Controller high availability
To ensure the high availability of deployed applications, the controller must itself be highly available. This necessitates the creation of additional controllers, all of which naturally reside within the 'controller' model. The initial controller becomes known as the master and automatic failover occurs should it lose connectivity with its cluster peers.
See Application high availability for the application side of things.
Overview
Controller HA is managed with the juju enable-ha
command. It does this by
ensuring that the cluster has the requisite number of controllers present. By
default, this number is three but the -n
switch can be used to change that.
Therefore, this command is used to both enable HA as well as compensate for any
missing controllers, as is the case if you enable HA and then remove one or
more controllers.
When a controller is provisioned, API server code is installed along with a MongoDB database.
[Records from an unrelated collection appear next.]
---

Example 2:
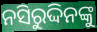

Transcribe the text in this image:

ନସିରୁଦ୍ଦିନଙ୍କୁ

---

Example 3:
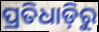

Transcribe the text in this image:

ପ୍ରତିଧାଡ଼ିରୁ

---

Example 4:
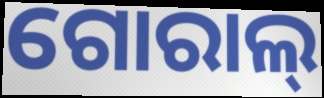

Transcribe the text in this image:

ଗୋରାଲ୍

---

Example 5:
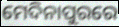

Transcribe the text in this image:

ମେଦିନାପୁରରେ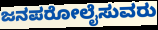
ಜನಪರೋಲೈಸುವರು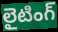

The number of controllers must be an odd number in order for a master to be "voted in" amongst its peers. A cluster with an even number of members will cause a random member to become inactive. This latter system will become a "hot standby" and automatically become active should some other member fail. Furthermore, due to limitations of the underlying database in an HA context, that number cannot exceed seven. All this means that a cluster can only have three, five, or seven active members.
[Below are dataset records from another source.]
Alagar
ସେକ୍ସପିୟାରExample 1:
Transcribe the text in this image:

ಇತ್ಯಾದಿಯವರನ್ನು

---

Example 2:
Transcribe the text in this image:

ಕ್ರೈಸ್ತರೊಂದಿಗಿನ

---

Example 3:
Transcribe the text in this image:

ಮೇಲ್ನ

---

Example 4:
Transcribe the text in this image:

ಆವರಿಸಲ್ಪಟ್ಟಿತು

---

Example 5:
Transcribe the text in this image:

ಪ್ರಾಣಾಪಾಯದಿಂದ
Juju clients and agents talk to any of the controllers in the cluster. This means that processing at the controller (API) level is distributed. However, there is only one primary database at any given time and all controllers write to it. The "master", therefore, actually refers to the underlying database.
Enabling controller HA
To enable controller HA simply invoke the enable-ha
command:
juju enable-ha
Since a specific number of cluster machines were not requested, the default of three is used. We would therefore expect two new controllers to appear. Indeed, the output to the above command reflects this:
maintaining machines: 0 adding machines: 1, 2
We can also query for machines in the 'controller' model:
juju machines -m controller
The output should show two new machines being provisioned:
Machine State DNS Inst id Series AZ Message 0 started 54.166.164.0 i-04790c2414e4c8e80 xenial us-east-1a running 1 pending 54.145.192.13 i-071660e9ce3c3cee5 xenial us-east-1c running 2 pending 54.80.176.66 i-0b36284d1ebb816cf xenial us-east-1a running
Invoking juju enable-ha
again would have no effect since three controllers
are already present.
Refreshing the list of controllers with juju controllers --refresh
displays
an HA level of 3:
Controller Model User Access Cloud/Region Models Machines HA Version aws-ha* default admin superuser aws/us-east-1 2 3 3 2.4-beta2
Removing machines from the cluster
It is possible to remove a machine from the cluster at any time. Typical reasons for doing this are:
- A controller is misbehaving and your intention is to replace it with another one.
- You've decided that your current level of HA is not necessary and you wish
to decrease it.
- If the removal of a controller will result in an even number of systems then one will act as a "hot standby".
- If the removal of a controller will result in an odd number of systems then each one will actively participate in the cluster.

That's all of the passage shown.